Local government
UK
IT, Marketing, HR, Finance, Facilities
1. Poor automation
2. Heavy customisations required
3. Limited context for the IT team to handle tickets
4. No self-service capabilities
1. Service Catalog
2. Asset Management
3. Round robin ticket assignment
Bracknell Forest Council is the local authority of Bracknell Forest in Berkshire, England. They serve local authorities across the region for a variety of services including public planning, council taxes, and recycling. Their varied customer base ranges from leisure centers to schools.
Teams across the council were responsible for handling both IT and non-IT queries from their customer base. Bracknell had previously employed a legacy ticketing system which didn’t enable teams at Bracknell to work at full efficiency. It restricted end-users to traditional channels such as emails and phone calls for reaching out to internal teams. Heavy customizations were required to make the system meet the council’s needs, making it difficult to use for non-IT teams. Bracknell’s current IT environment was plagued with manual processes. The system was also heavily siloed and restricted the flow of information among teams, resulting in longer resolution times.
Bracknell Forest Council was on the lookout for a centralized solution that would enable them to serve their customers better. Requirements from their new solution focussed on:
1. Self-service capabilities to reduce agent workload
2. Visibility across teams to enable cross-functional collaboration 3. An easy learning curve and minimal training for non-technical teams
After extensively searching the market for a solution, the council found Freshservice to be the best fit for their requirements.
Bracknell council took a big bang approach to implement Freshservice across the company. Bracknell found value in implementing Freshservice for two use cases within the organization:
1. IT service management for IT teams
2. Enterprise service management for marketing, HR, finance, facilities
A total of 65 agents were onboarded. Bracknell customized and branded the support portal to be called ‘Toto’. A specialized communications team was set up to create awareness about the re-branded IT support model. Email campaigns and educational posters were used to build awareness and increase product adoption amongst end-users. Gradually, employees were encouraged to adopt the service portal instead of relying on traditional channels such as email, phone calls etc.
Self-service adoption Previously, end users reached out to the IT team primarily via phone calls. The intuitive self-service portal has allowed employees to opt for their required services with ease. This has drastically reduced the number of phone calls for raising requests. Now over 76% of the tickets are raised via the self-service portal. This has allowed the agents to focus on other areas of work.
Improved operational efficiency Bracknell Forest council now meets 91% of SLAs with Freshservice. The ability to auto-assign incoming tickets to the right agent reduced manual intervention and increased overall agent productivity. Additionally, Bracknell’s IT team configured the ability for agents to opt out of the ticket assignment process to further empower agents to streamline and manage agent workload.

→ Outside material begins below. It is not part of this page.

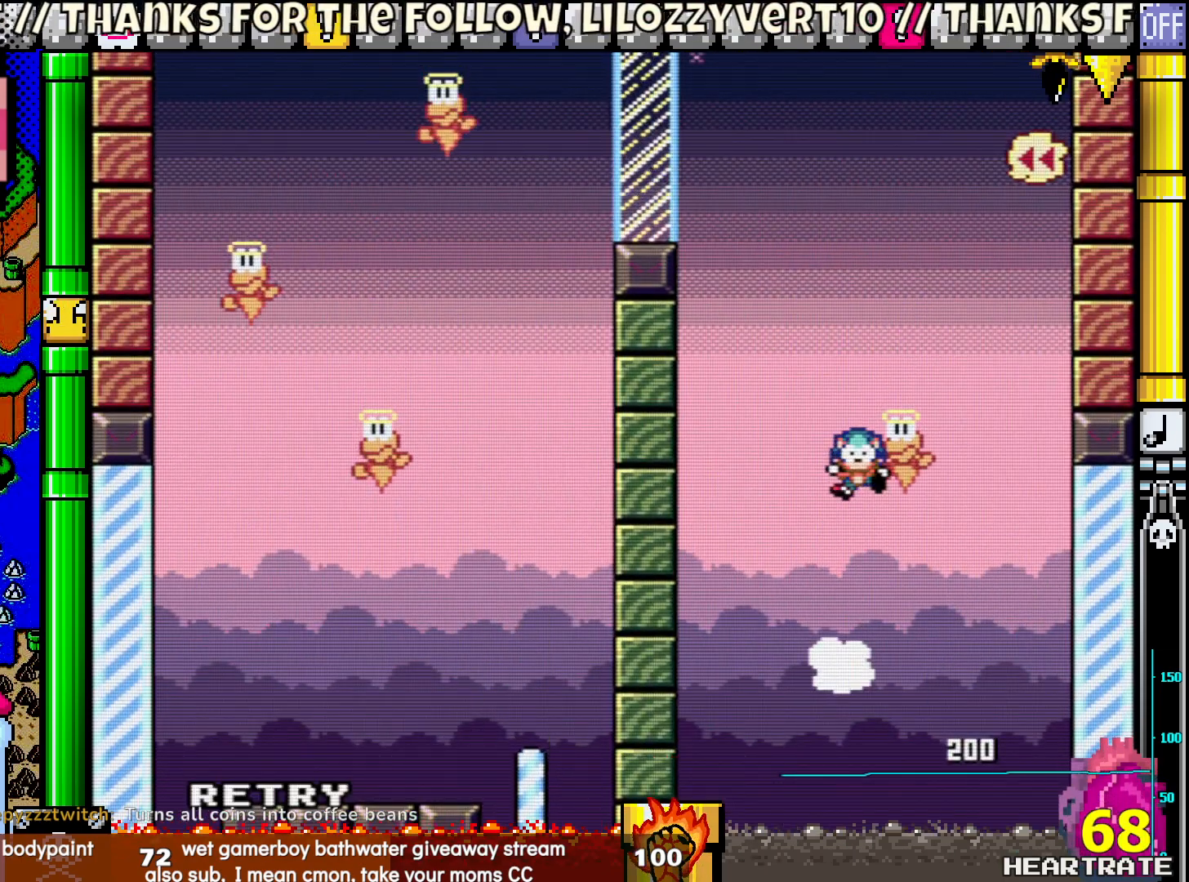
{"buttons": [], "left_stick": "center", "right_stick": "center", "events": []}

Improved asset management The IT team at Bracknell improved the way assets were discovered, tracked, and managed. This has allowed for easier identification of problematic assets and quicker repairs.
Seeing the impact of Freshservice, Bracknell Forest Council is planning multiple expansion activities.
These include:
1. Providing live chat as a channel with Freshchat
2. Bringing other business & support functions into Freshservice
3. Maintaining a central repository of contracts with the contract management module on
Freshservice
4. Creating a unified help desk across all teams to improve visibility and track end-to-end
processes
“It took us only 6 months from ideation to implementation of Freshservice.”